The ministry did not name specific companies, but local media and researchers have said the company concerned is likely Lebanon-based BS Company for Oil Services, part of the Qaterji International Group owned by the Qaterji brothers, Hussam and Muhammad, businessmen close to the regime.
BS Company imports crude oil and refines it at the Homs and Baniyas refineries, in exchange for fees paid to the Damascus government, then offers oil derivatives in the local market.
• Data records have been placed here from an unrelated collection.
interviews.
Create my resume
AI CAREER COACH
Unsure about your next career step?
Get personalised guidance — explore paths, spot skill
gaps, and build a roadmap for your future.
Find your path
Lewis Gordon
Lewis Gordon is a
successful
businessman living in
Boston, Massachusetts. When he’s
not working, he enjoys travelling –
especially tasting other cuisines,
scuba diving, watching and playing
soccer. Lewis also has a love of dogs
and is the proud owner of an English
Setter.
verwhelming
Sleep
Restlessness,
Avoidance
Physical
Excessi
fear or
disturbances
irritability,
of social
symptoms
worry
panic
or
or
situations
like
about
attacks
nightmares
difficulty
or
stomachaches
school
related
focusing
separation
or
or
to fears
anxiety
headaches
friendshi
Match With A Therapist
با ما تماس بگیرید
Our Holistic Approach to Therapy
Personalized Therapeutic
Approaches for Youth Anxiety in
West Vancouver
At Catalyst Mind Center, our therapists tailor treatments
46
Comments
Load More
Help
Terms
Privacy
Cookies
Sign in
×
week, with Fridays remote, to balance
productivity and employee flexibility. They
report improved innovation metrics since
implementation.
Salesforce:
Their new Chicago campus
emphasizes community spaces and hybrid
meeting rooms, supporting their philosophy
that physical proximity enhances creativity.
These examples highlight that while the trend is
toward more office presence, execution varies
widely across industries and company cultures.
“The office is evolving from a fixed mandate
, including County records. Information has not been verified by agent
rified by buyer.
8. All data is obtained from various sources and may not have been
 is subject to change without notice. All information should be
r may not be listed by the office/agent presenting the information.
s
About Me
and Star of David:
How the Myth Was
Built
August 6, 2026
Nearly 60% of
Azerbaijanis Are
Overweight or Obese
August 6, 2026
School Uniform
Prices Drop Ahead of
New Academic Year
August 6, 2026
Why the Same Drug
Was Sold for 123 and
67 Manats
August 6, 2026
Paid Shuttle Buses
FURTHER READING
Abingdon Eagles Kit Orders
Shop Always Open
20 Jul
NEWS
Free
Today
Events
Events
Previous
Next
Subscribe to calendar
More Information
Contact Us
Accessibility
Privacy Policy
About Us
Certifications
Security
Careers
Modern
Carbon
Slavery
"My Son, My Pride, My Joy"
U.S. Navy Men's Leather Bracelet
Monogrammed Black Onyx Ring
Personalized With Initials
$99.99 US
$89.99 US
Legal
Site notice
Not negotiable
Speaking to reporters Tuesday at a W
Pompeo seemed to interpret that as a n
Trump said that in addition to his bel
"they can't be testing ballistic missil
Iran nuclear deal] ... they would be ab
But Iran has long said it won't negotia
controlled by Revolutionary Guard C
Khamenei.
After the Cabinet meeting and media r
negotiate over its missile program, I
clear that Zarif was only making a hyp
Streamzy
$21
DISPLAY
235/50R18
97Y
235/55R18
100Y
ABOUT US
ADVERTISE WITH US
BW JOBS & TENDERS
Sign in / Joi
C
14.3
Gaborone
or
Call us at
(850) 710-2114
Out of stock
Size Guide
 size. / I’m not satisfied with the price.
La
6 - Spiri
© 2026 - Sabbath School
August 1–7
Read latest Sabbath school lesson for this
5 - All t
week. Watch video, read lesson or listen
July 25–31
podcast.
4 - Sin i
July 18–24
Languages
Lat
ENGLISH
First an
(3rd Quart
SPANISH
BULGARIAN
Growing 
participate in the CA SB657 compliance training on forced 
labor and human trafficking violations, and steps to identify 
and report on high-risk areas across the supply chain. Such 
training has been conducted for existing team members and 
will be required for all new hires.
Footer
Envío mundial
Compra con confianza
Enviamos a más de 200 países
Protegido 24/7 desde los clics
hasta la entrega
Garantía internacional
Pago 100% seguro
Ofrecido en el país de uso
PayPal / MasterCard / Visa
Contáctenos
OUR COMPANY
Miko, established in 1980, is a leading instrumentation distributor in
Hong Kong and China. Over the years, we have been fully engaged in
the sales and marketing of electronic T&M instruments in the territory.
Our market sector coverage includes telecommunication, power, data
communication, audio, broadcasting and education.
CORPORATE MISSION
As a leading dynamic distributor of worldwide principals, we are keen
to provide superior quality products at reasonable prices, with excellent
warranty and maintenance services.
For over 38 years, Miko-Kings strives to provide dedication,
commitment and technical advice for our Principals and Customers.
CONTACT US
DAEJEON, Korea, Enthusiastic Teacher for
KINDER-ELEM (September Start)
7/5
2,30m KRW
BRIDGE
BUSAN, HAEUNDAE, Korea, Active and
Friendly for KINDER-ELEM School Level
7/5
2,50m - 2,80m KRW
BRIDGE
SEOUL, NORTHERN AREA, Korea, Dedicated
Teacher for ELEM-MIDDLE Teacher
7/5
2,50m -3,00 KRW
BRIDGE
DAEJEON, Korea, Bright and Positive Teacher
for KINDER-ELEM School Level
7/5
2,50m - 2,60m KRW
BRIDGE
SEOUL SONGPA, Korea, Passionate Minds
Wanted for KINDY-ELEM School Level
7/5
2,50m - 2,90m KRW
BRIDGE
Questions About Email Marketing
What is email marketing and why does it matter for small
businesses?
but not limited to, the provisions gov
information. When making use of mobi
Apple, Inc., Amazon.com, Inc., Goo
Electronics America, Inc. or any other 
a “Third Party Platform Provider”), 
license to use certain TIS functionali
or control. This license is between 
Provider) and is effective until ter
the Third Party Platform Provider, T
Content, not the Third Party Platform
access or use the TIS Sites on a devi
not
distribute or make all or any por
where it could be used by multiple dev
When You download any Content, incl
The company has been on the US sanctions list since mid-2019 for its activity in facilitating the Syrian regime’s access to Iranian oil.
Following the Ministry of Internal Trade’s decision, BS Company posted the names of six fuel stations in six different provinces on its official Facebook page that it said were “opening” to sell fuel “at cost.”
The Syrian regime’s decision to raise fuel prices to an extent similar to “lifting government subsidies” while providing an opportunity for private companies is “a continuation of austerity policies,” Daher said, “and a form of economic liberalization, which the Syrian regime uses, by granting a private company the right to distribute fuel instead of the state.”
This kind of economic liberalization “benefits regime-linked businessmen first and foremost—in this case Qaterji,” Daher said. But such policies also “impact the majority of the population, meaning an increase in the cost of living and production.”
In Inkhil, the current fuel crisis looks like a struggle to stay warm and maintain basic services. In late December, the local council was “asking people to donate money,” Abu Samer said, “to provide fuel to operate a garbage truck.”